Copy, from the data below, every line that has "Figure" in it.

» **Provided data**:
————

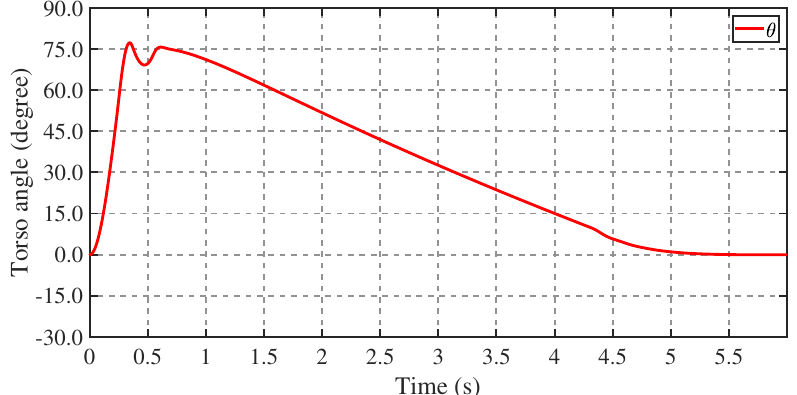
Figure 17. Trajectory of the torso angle when the robot is sliding.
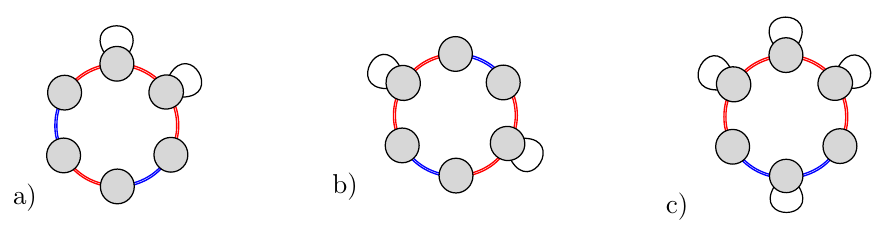
. The three quivers are related by 3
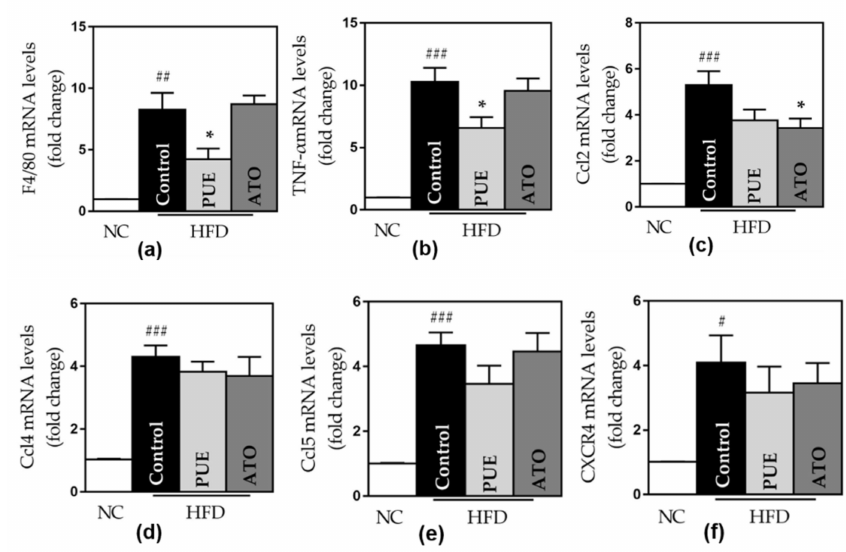
Figure 6. Pro-inflammatory gene expression. The expression of ( a ) F4/80, ( b ) TNF- α , ( c ) CCL2, ( d ) CCL4, ( e ) CCL5, and ( f ) CXCR4. Data represent mean ± standard error of the mean (SEM). # p < 0.05, ## p < 0.01 and ### p < 0.001 versus the NC group, and * p < 0.05 versus the control group. ATMs: adipose tissue macrophages, NC: normal chow, HFD: high rat diet, PUE: puerarin, ATO: atorvastatin.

————

» **Finished task**:
Figure 17. Trajectory of the torso angle when the robot is sliding.
Figure 6. Pro-inflammatory gene expression. The expression of ( a ) F4/80, ( b ) TNF- α , ( c ) CCL2, ( d ) CCL4, ( e ) CCL5, and ( f ) CXCR4. Data represent mean ± standard error of the mean (SEM). # p < 0.05, ## p < 0.01 and ### p < 0.001 versus the NC group, and * p < 0.05 versus the control group. ATMs: adipose tissue macrophages, NC: normal chow, HFD: high rat diet, PUE: puerarin, ATO: atorvastatin.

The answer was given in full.